Das Motto, mit dem sich Attac nun in der Auseinandersetzung mit der Finanzkrise Gehör verschaffen will, lautet: "Das Casino schließen!" Eine Formel, mit der ein Dissens verdeckt wird: Sollen Börsen nun geschlossen oder nur besser kontrolliert werden? Die Formulierung suggeriert zwar Radikalität, lässt jedoch notwendige Interpretationsspielräume "zwischen denjenigen, die den Kapitalismus abschaffen wollen, und denjenigen, die ihn reparieren wollen", wie es ein Attacler aus Hannover formuliert.

Es ist ein ungelöster Konflikt: Reformismus oder Revolutionarismus? "Wir müssen sehr viel grundsätzlicher werden", fordern Altlinksradikale, wie der K-Gruppen gestählte Werner Rätz. "Manchmal hat man den Eindruck, als wolle Attac schon morgen in die Regierung eintreten", kritisiert auch Peter Strotmann aus Berlin. Hendrik Auhagen aus Konstanz warnt hingegen vor "Radikalinski-Forderungen vom Rand". Es komme vielmehr darauf an, "inmitten des gesellschaftlichen Strudels zu sein". Attac solle sich "davor hüten, in den Wettbewerb einzusteigen, wer den Kapitalismus am meisten verdammt", empfiehlt auch Kokreis-Mitglied Chris Methmann. Die Grundsatzdiskussion soll auf einem "Kapitalismus-Kongress" im März 2009 fortgesetzt werden. "Wir haben wirklich Analyse nachzuholen", beklagt der Kölner Günter Küsters.

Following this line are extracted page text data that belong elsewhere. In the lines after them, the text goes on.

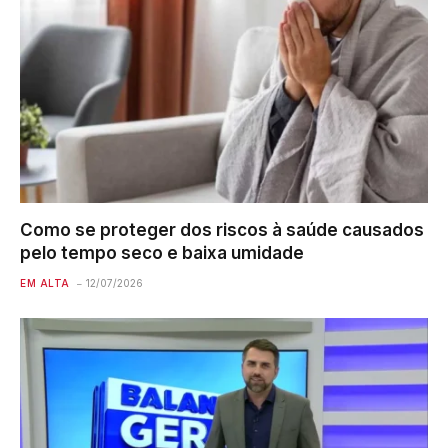
Como se proteger dos riscos à saúde causados
pelo tempo seco e baixa umidade
EM ALTA
12/07/2026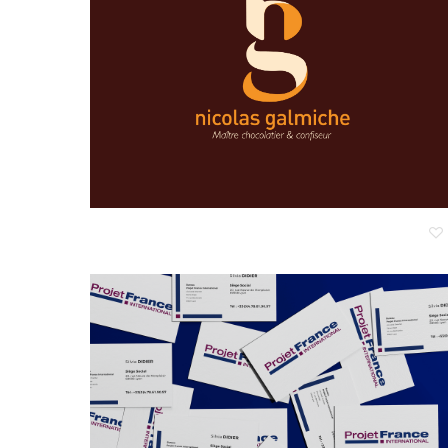
Hit enter to search or ESC to close
Nicolas Galmiche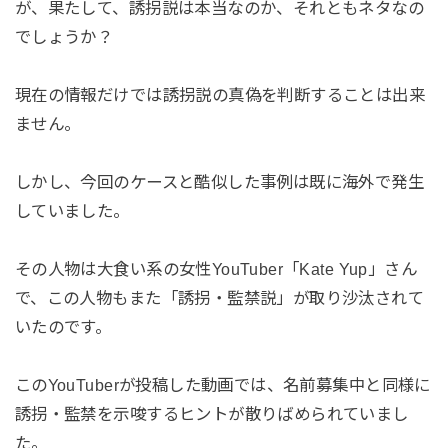
が、果たして、誘拐説は本当なのか、それともネタなの
でしょうか？
現在の情報だけでは誘拐説の真偽を判断することは出来
ません。
しかし、今回のケースと酷似した事例は既に海外で発生
していました。
その人物は大食い系の女性YouTuber「Kate Yup」さん
で、この人物もまた「誘拐・監禁説」が取り沙汰されて
いたのです。
このYouTuberが投稿した動画では、名前募集中と同様に
誘拐・監禁を示唆するヒントが散りばめられていまし
た。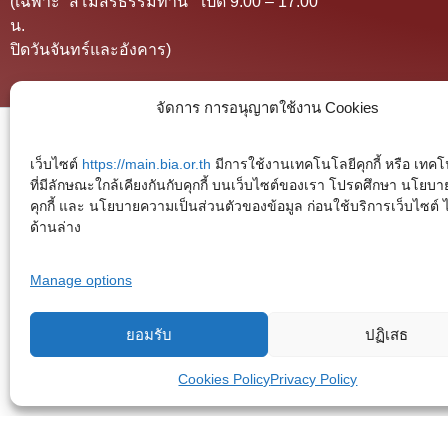
(เฉพาะ “สโมสรธรรมทาน” เปิด 9:00 – 17:00
น.
ปิดวันจันทร์และอังคาร)
จัดการ การอนุญาตใช้งาน Cookies
เว็บไซต์
https://main.bia.or.th
มีการใช้งานเทคโนโลยีคุกกี้ หรือ เทคโน
ที่มีลักษณะใกล้เคียงกันกับคุกกี้ บนเว็บไซต์ของเรา โปรดศึกษา นโยบา
คุกกี้ และ นโยบายความเป็นส่วนตัวของข้อมูล ก่อนใช้บริการเว็บไซต์ ได้
ด้านล่าง
Manage options
ยอมรับ
ปฏิเสธ
Cookies Policy
Privacy Policy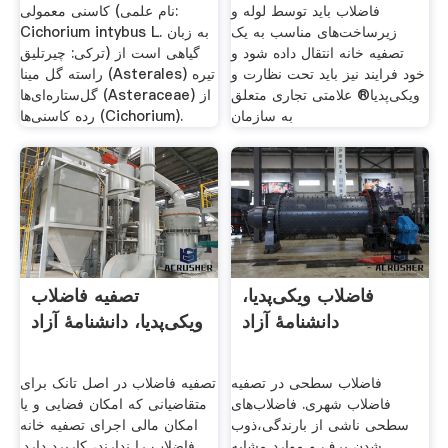
فاضلاب باید توسط لوله و
کاسنی معمولی (نام علمی:
زیرساخت‌های مناسب به یک
‎Cichorium intybus L. به زبان
تصفیه خانه انتقال داده شود و
ترکی: چیرتلیق) گیاهی است از
خود فرایند نیز باید تحت نظارت و
راسته گل مینا (Asterales) تیره
ویکی‌پدیا® علامتی تجاری متعلق
گل‌ستاره‌ای‌ها (Asteraceae) از
به سازمان
رده کاسنی‌ها (Cichorium).
فاضلاب ویکی‌پدیا،
تصفیه فاضلاب
دانشنامهٔ آزاد
ویکی‌پدیا، دانشنامهٔ آزاد
فاضلاب سطحی در تصفیه
تصفیه فاضلاب در اصل تانک برای
فاضلاب شهری. فاضلاب‌های
متقاضیانی که امکان فضایی و یا
سطحی ناشی از بارندگی،ذوب
امکان مالی اجرای تصفیه خانه
شدن برف و موارد مشابه
فاضلاب را ندارند، کاربرد دارد.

Einig waren sich die mehreren hundert nach Düsseldorf gekommenen Attacies, zum Thema Finanzkrise künftig wieder verstärkt in die Öffentlichkeit treten zu wollen. Dazu gehörten auch "provokative Aktionen im Bereich des zivilen Ungehorsams", kündigte Attac-Kokreismitglied Stephan Schilling an.